The choice of the regularization parameter has a profound effect on the solution of ill-posed inverse problems such as optical topography. We review 11 different methods for selecting the Tikhonov regularization parameter that have been described previously in the literature. We test them on two trial problems, deblurring and optical topography, and conclude that the L-curve method is the method of choice, though in particularly ill-posed problems, generalized cross-validation may provide an alternative.

1. Introduction

1.1.

Image Reconstruction and Regularization

Optical topography uses diffuse reflectance measurements on the surface of an object to derive its internal optical properties.^{1, 2} It can be used to measure functional brain activity, because the optical properties depend on the concentration of oxyhemoglobin and deoxyhemoglobin. The first optical topography images, such as those obtained using the Hitachi ETG-100 system,³ were obtained by interpolating the measurements into the image space. However, it is becoming increasingly common for optical topography images to be reconstructed by solving the inverse problem. Boas ^{4, 5} has shown that this provides improved spatial resolution and quantitative accuracy compared to interpolation. However, the inverse problem is ill-posed, which means that there is not a single, well-behaved solution. In order to obtain a meaningful solution, the problem must be regularized, for example, using Tikhonov regularization.

Tikhonov regularization requires a regularization parameter, here called $λ$ . This is most often determined heuristically, by subjectively selecting a value of $λ$ that appears by eye to give the “best” image. A number of more objective methods have been proposed for selecting $λ$ in optical topography and other inverse problems. In this paper, we review 11 methods that have been proposed for selecting $λ$ and apply them to the optical topography inverse problem. We concentrate on functional imaging of brain activity, where the measured changes are typically small and measurements are available before and after a small change in the optical properties. Under these conditions, the nonlinear image reconstruction problem can be linearized using the Rytov approximation. However, the problem remains highly ill-posed and underdetermined.

The above methods were initially applied to a deblurring problem, which is an ill-posed problem for which the solution is known. Thereafter, the same methods were applied to experimental optical topography data.

1.2.

Regularization of Inverse Problems

Deblurring and image reconstruction are both discrete ill-posed inverse problems of the form $A x = b$ , where $b$ is the data vector (length $m$ ), $x$ is the vector of unknown parameters (length $n$ ) and A is a matrix of size $m \times n$ . For the deblurring problem, $b$ is the blurred image, $x$ is the original image, and A represents the blurring matrix. For the optical topography problem, $A$ is the sensitivity matrix, which maps the changes in the measured data $b$ to the changes in the optical properties $x$ .

The least-squares solution $\hat{x}$ is simply $\min_{x} {‖ A x - b ‖}_{2}$ , but this is highly affected by noise and must therefore be regularized. A common method, and the one we choose to use here, is the zero-order Tikhonov regularization^{6, 7, 8}

1.
---
(Requirement A): In the passage on regularization, rewrite the part starting at "Deblurring and image" and ending at "properties $x$ .", changing "sensitivity matrix" to "Jacobian matrix".

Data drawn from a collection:
---
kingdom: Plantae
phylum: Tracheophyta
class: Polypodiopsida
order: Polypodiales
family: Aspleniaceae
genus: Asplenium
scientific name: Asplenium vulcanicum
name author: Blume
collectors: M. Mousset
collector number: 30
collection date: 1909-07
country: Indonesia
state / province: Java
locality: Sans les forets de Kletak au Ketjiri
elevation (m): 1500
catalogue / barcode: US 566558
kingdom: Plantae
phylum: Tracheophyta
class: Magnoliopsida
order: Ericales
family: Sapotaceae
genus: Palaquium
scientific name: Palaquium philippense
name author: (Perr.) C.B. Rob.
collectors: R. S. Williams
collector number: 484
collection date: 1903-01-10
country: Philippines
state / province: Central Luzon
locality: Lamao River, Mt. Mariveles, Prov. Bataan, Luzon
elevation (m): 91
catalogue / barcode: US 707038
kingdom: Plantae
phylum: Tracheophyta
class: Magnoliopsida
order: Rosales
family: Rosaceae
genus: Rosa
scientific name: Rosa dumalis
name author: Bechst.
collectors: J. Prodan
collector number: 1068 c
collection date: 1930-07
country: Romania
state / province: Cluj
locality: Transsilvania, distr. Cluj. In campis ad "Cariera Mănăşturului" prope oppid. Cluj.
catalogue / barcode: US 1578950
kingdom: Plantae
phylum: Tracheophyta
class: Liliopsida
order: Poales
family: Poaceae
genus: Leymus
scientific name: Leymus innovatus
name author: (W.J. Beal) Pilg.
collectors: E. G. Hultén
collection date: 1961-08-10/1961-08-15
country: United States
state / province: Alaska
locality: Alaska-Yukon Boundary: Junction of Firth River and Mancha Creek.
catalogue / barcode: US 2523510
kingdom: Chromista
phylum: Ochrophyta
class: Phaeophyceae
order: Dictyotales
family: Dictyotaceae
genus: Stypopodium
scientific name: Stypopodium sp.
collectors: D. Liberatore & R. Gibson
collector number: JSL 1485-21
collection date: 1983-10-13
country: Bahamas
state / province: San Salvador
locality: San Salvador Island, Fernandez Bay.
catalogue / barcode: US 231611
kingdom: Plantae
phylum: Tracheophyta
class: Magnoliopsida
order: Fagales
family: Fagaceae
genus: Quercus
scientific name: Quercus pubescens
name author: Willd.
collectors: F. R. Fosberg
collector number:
---
(Requirement B): Format the records as a Markdown table with columns Row and Line, starting at the line containing "kingdom: Chromista" and ending at the last line of the records. Number each line, and leave out blank lines.

(Expected output A):
Deblurring and image reconstruction are both discrete ill-posed inverse problems of the form $A x = b$ , where $b$ is the data vector (length $m$ ), $x$ is the vector of unknown parameters (length $n$ ) and A is a matrix of size $m \times n$ . For the deblurring problem, $b$ is the blurred image, $x$ is the original image, and A represents the blurring matrix. For the optical topography problem, $A$ is the Jacobian matrix, which maps the changes in the measured data $b$ to the changes in the optical properties $x$ .

(Expected output B):
| Row | Line |
|---|---|
| 1 | kingdom: Chromista |
| 2 | phylum: Ochrophyta |
| 3 | class: Phaeophyceae |
| 4 | order: Dictyotales |
| 5 | family: Dictyotaceae |
| 6 | genus: Stypopodium |
| 7 | scientific name: Stypopodium sp. |
| 8 | collectors: D. Liberatore & R. Gibson |
| 9 | collector number: JSL 1485-21 |
| 10 | collection date: 1983-10-13 |
| 11 | country: Bahamas |
| 12 | state / province: San Salvador |
| 13 | locality: San Salvador Island, Fernandez Bay. |
| 14 | catalogue / barcode: US 231611 |
| 15 | kingdom: Plantae |
| 16 | phylum: Tracheophyta |
| 17 | class: Magnoliopsida |
| 18 | order: Fagales |
| 19 | family: Fagaceae |
| 20 | genus: Quercus |
| 21 | scientific name: Quercus pubescens |
| 22 | name author: Willd. |
| 23 | collectors: F. R. Fosberg |
| 24 | collector number: |